In some embodiments, computer system 700 also includes input and output connections 712, and interfaces and peripheral devices, such as a graphical user interface. Input device(s) are also referred to as user interface selection devices and include, but are not limited to, a keyboard, a mouse, a pen, a voice input device, a touch input device, etc. Output device(s) are also referred to as displays and include, but are not limited to, cathode ray tube displays, plasma screen displays, liquid crystal screen displays, speakers, printers, etc. These devices, either individually or in combination, connected to input and output connections 712 are used to display the information as described herein. All these devices are well known in the art and need not be discussed at length here.

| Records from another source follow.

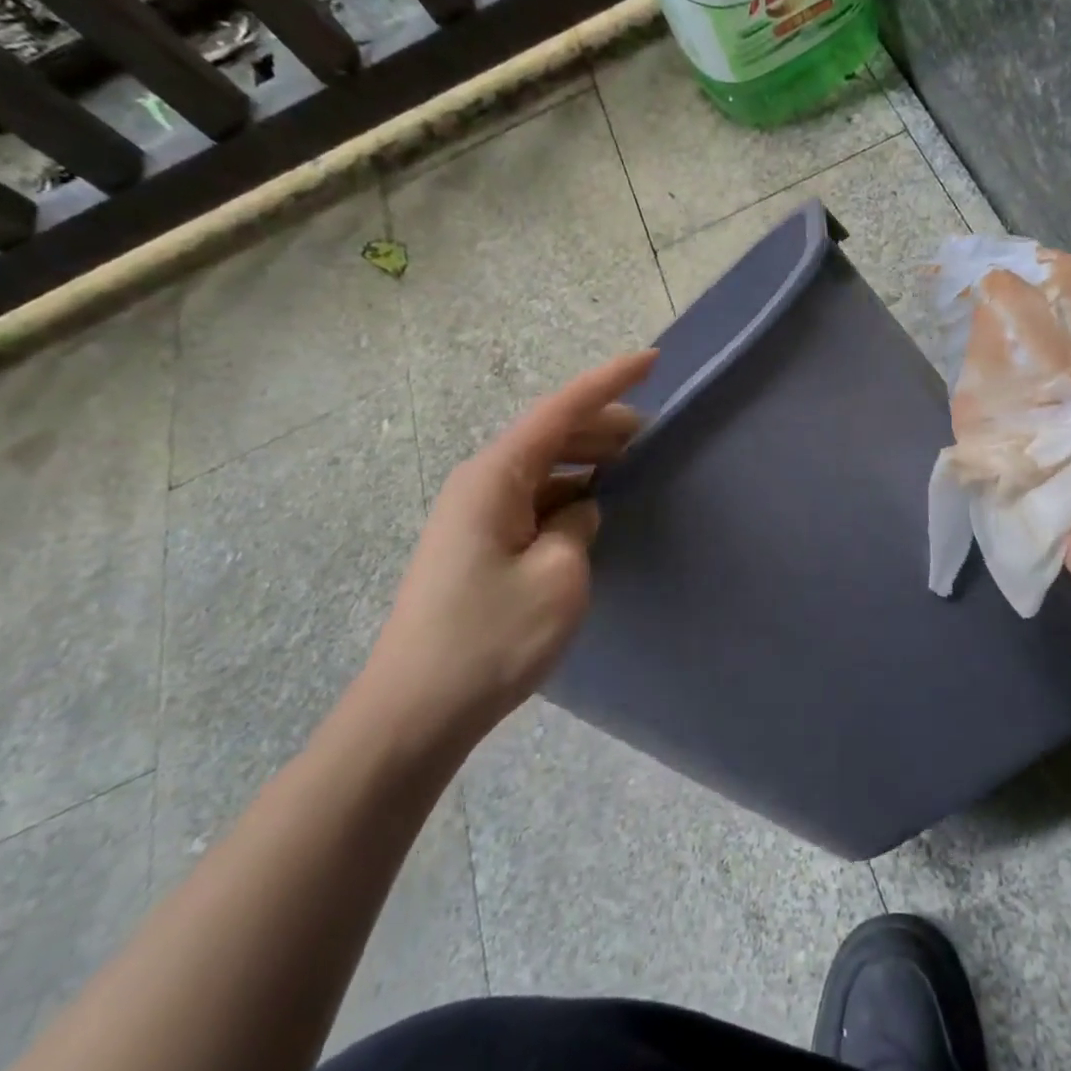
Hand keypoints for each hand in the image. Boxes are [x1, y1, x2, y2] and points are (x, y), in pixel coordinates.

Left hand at [364, 350, 656, 731]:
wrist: (416, 711)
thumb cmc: (491, 637)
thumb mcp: (559, 576)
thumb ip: (580, 525)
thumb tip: (581, 510)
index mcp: (495, 477)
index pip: (560, 411)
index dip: (609, 382)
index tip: (652, 360)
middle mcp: (481, 484)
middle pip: (550, 434)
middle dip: (603, 425)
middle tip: (654, 433)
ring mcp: (476, 517)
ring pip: (542, 468)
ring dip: (587, 460)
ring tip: (632, 464)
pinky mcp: (479, 547)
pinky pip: (533, 501)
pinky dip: (569, 494)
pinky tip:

In some embodiments, the component described herein comprise such modules or instructions executable by computer system 700 that may be stored on computer storage medium and other tangible mediums and transmitted in communication media. Computer storage media includes volatile and non-volatile, removable and non-removable media implemented in any method or technology for storage of information such as computer readable instructions, data structures, program modules, or other data. Combinations of any of the above should also be included within the scope of readable media. In some embodiments, computer system 700 is part of a network that stores data in remote storage media for use by the computer system 700.
This disclosure described some embodiments of the present disclosure with reference to the accompanying drawings, in which only some of the possible embodiments were shown. Other aspects may, however, be embodied in many different forms and should not be construed as limited to the embodiments set forth herein. Rather, these embodiments were provided so that this disclosure was thorough and complete and fully conveyed the scope of the possible embodiments to those skilled in the art.
Although the embodiments have been described in language specific to structural features, methodological acts, and computer-readable media containing such acts, it is to be understood that the possible embodiments, as defined in the appended claims, are not necessarily limited to the specific structure, acts, or media described. One skilled in the art will recognize other embodiments or improvements that are within the scope and spirit of the present disclosure. Therefore, the specific structure, acts, or media are disclosed only as illustrative embodiments. The disclosure is defined by the appended claims.